■ EXTRACT:
[START]

Lehi introduces a concept of the story of the fall that Christianity hadn’t observed previously, which is important in our understanding of the fall and the atonement:
15 … it must needs be that there was an opposition; even the forbidden fruit in opposition to the tree of life; the one being sweet and the other bitter
The ‘forbidden’ fruit stood as opposition to the tree of life: there were two trees, one (the first) sweet (and this tree was called the tree of knowledge of goof and evil, Moses 4) and the other (the latter) bitter (and this tree was called the tree of life). More on this later.
So there’s our setting: a flat garden adorned with creation, including two important trees. A son and a daughter of God, commanded to fulfil specific purposes, but a lack of opposition rendering them incapable: for full agency had not been activated yet. For a fuller account of the exchange that happened in Eden, we turned to Moses 4, which is an account given by God himself. Satan, knowing not the mind of God, seeks to destroy God’s purpose. His entrance into the Garden was pivotal: for he exerted a behaviour that Eve and Adam may have found foreign: he sought to act upon them.
Were Adam and Eve forbidden from eating of the tree?
Prophet Joseph Fielding Smith: Just why the Lord would say to Adam that he forbade him to partake of the fruit of the tree is not made clear in the bible account, but in th original as it comes to us in the Book of Moses it is made definitely clear. It is that the Lord said to Adam that if he wished to remain as he was in the garden [FLAT], he was not to eat the fruit, but if he desired to eat it and partake of death he was at liberty to do so.
Adam and Eve were not forbidden to eat of the tree, but they were presented for the first time with a consequence for what would be them acting or acting upon.

[END]

■ ENTRIES:
[START]

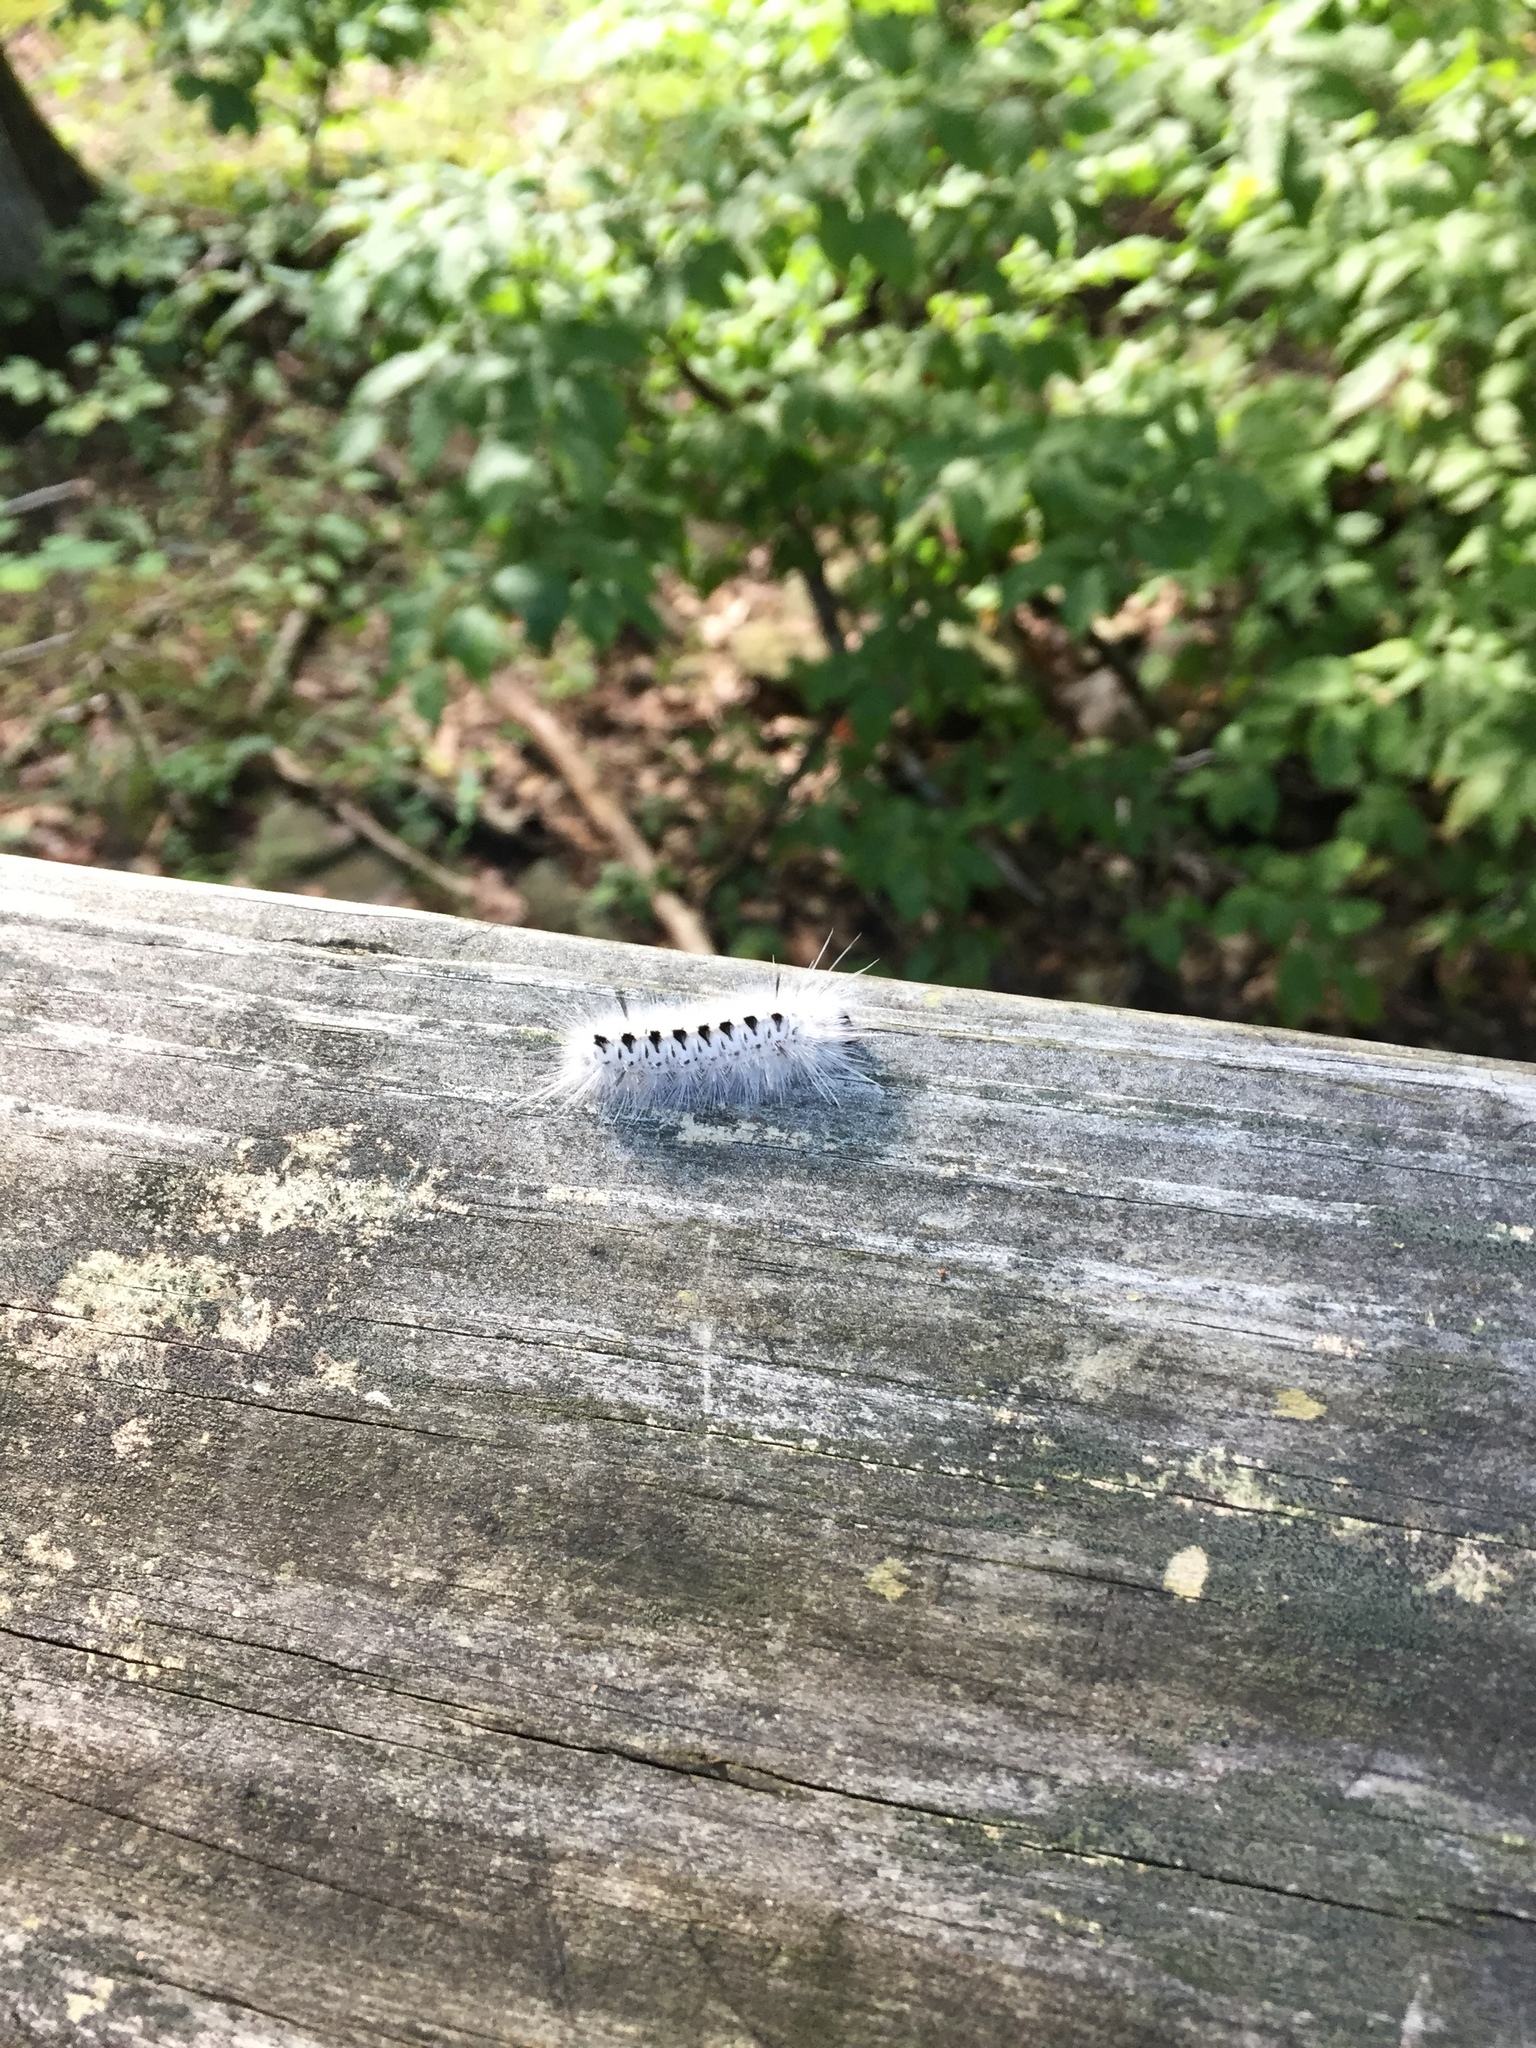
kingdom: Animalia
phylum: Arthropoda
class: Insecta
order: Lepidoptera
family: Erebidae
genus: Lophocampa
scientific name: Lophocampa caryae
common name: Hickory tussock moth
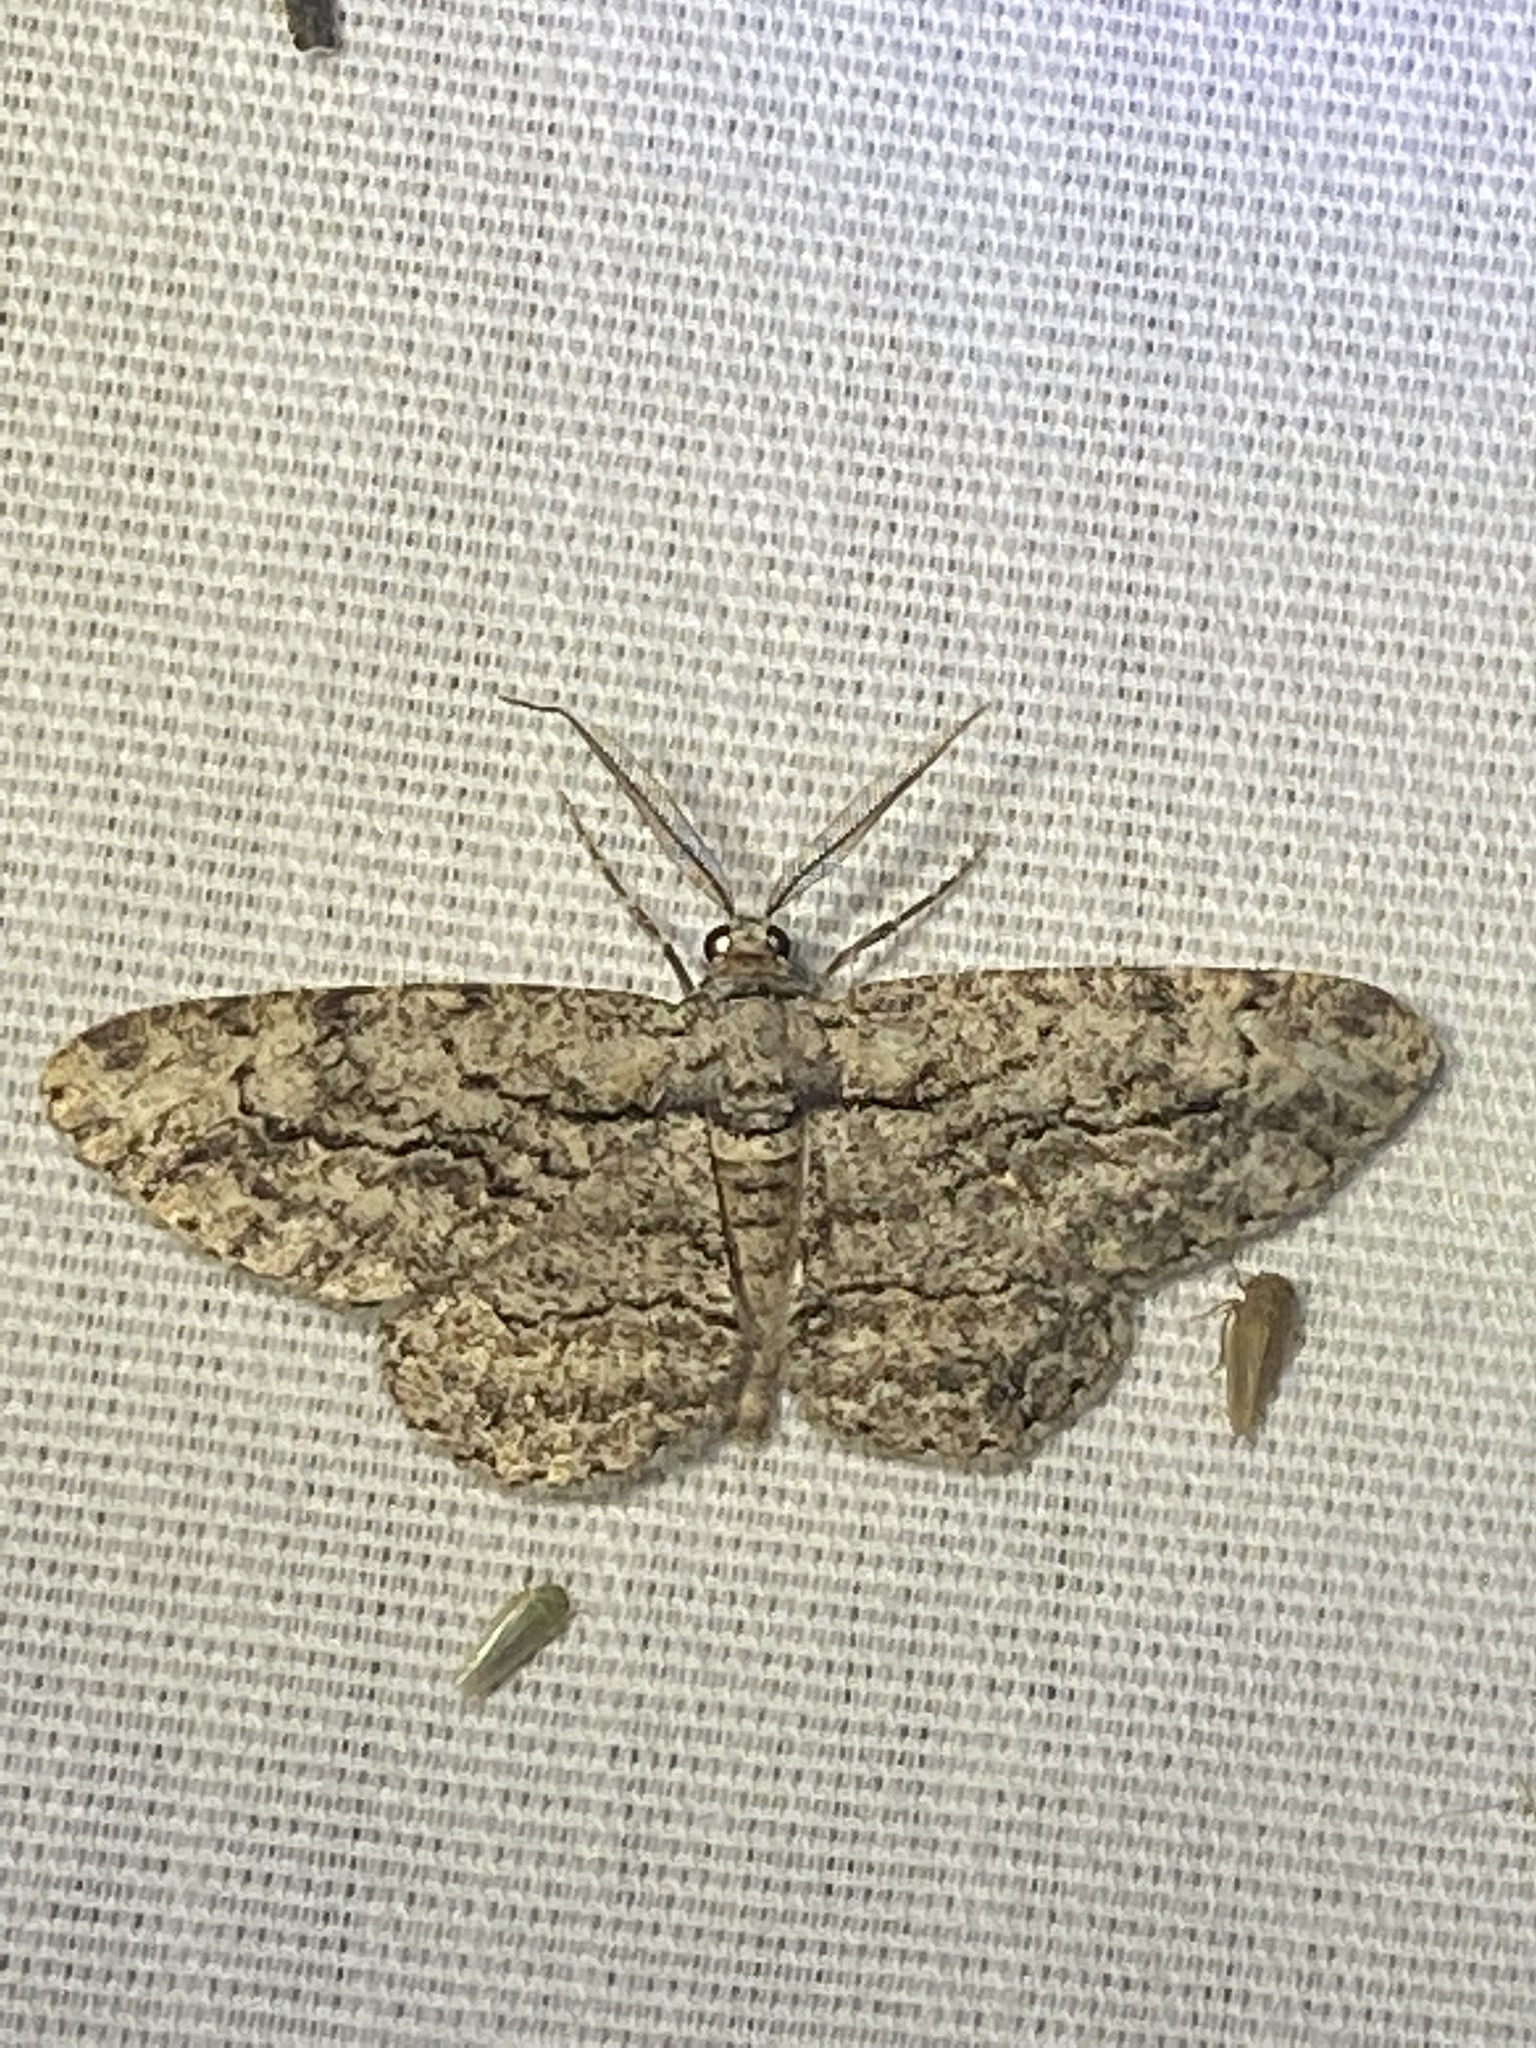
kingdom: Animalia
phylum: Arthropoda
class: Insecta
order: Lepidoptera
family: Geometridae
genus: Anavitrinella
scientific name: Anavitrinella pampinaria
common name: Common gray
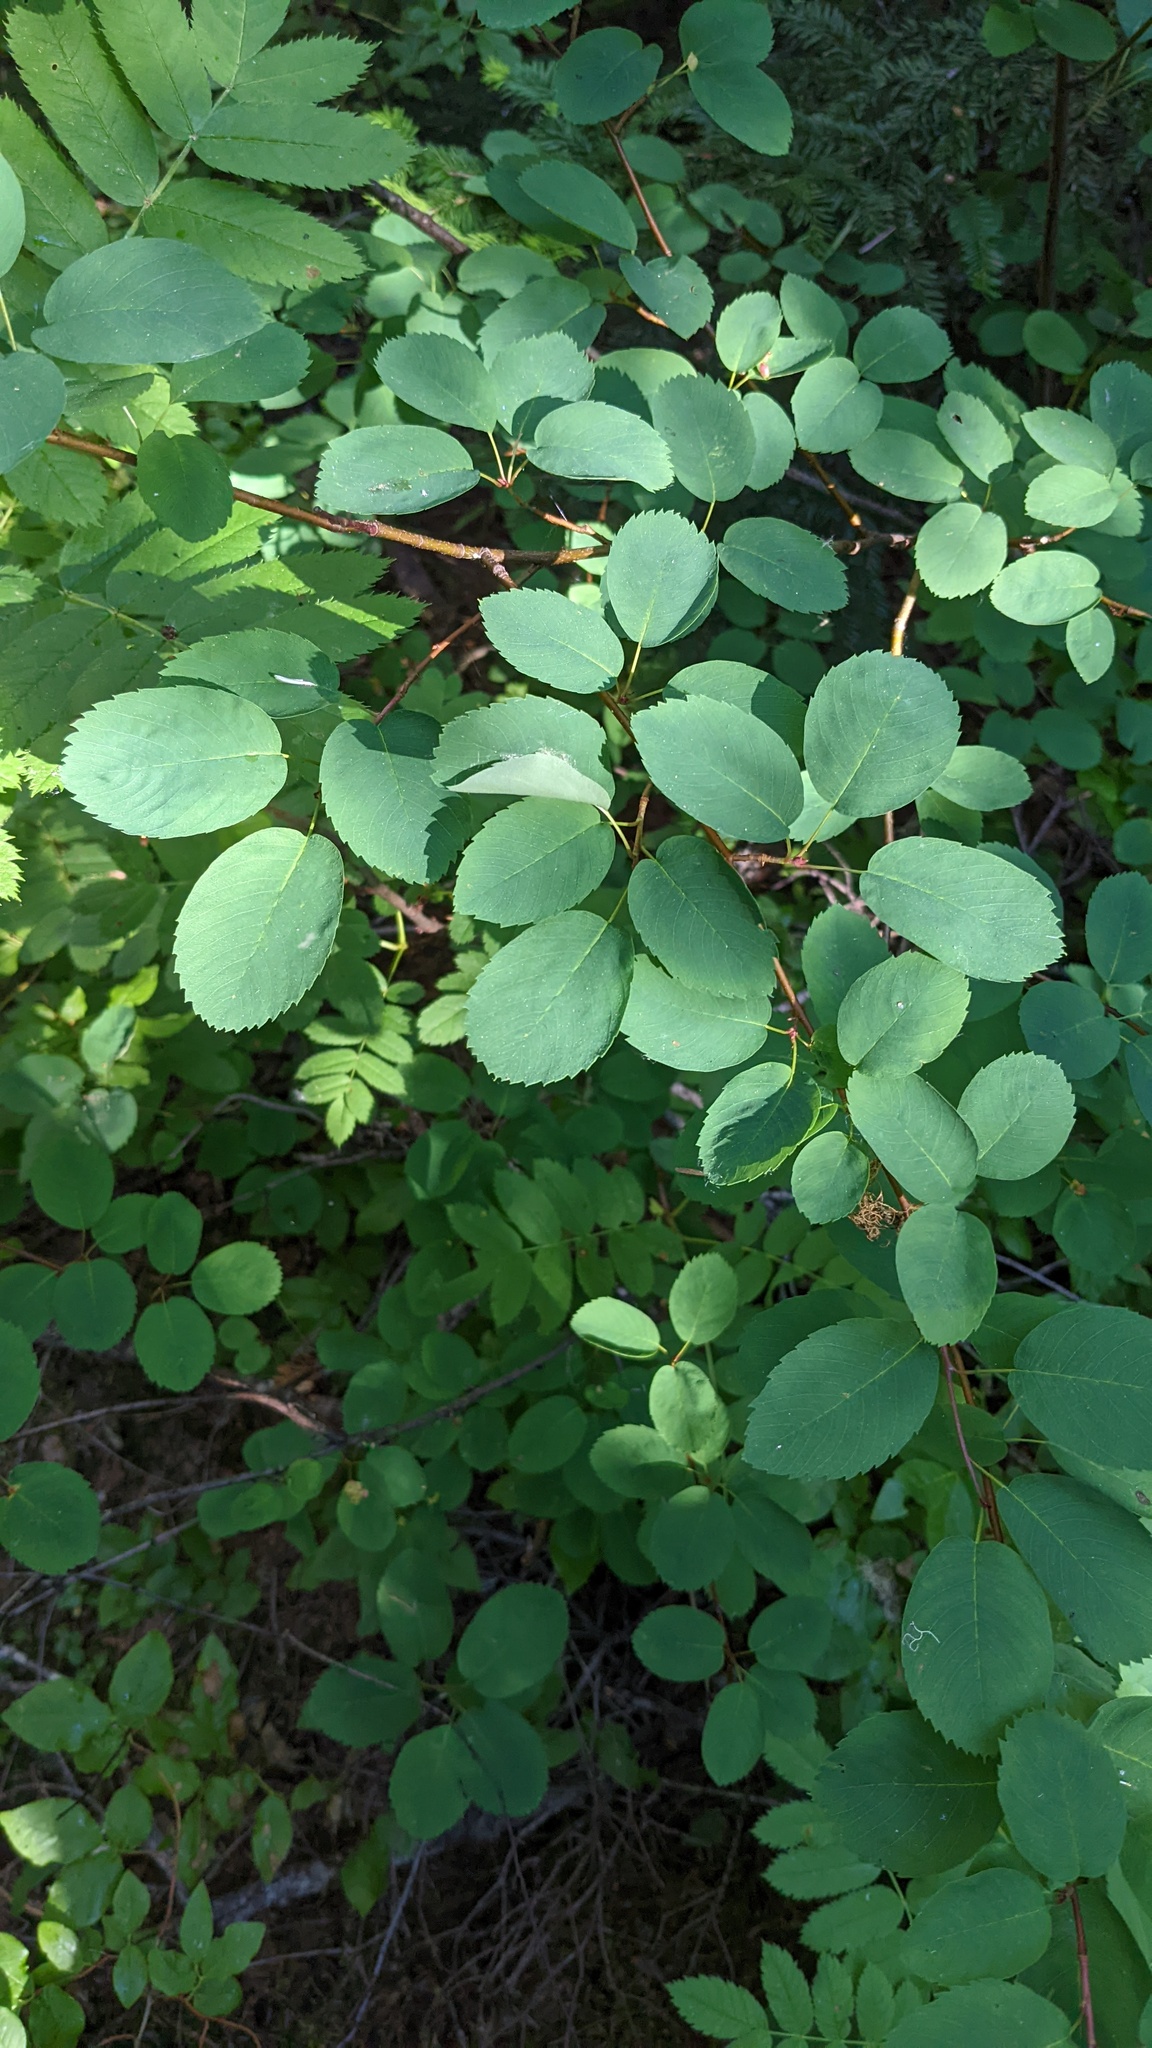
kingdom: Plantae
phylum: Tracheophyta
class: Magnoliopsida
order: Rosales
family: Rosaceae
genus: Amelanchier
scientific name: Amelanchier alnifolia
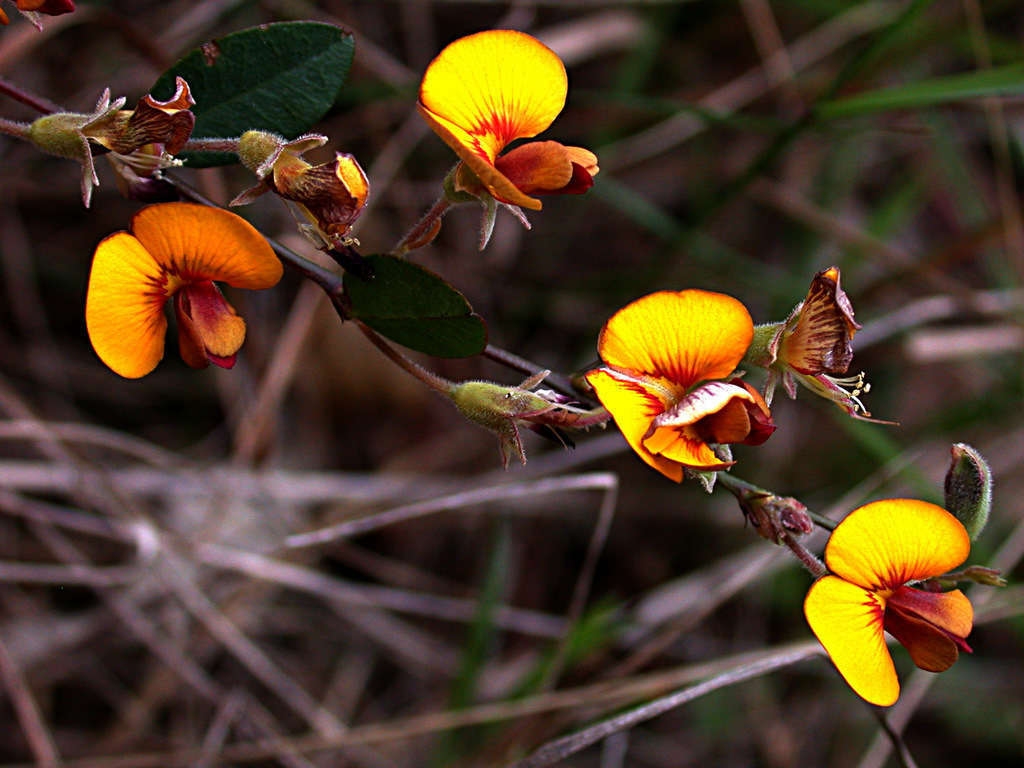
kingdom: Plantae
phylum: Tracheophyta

[END]

■ OBJECTIVE:
Translate this sentence from the commentary on the fall into Spanish: "So there's our setting: a flat garden adorned with creation, including two important trees."

■ WRITTEN REPLY:
Así que ese es nuestro escenario: un jardín llano adornado con la creación, incluidos dos árboles importantes.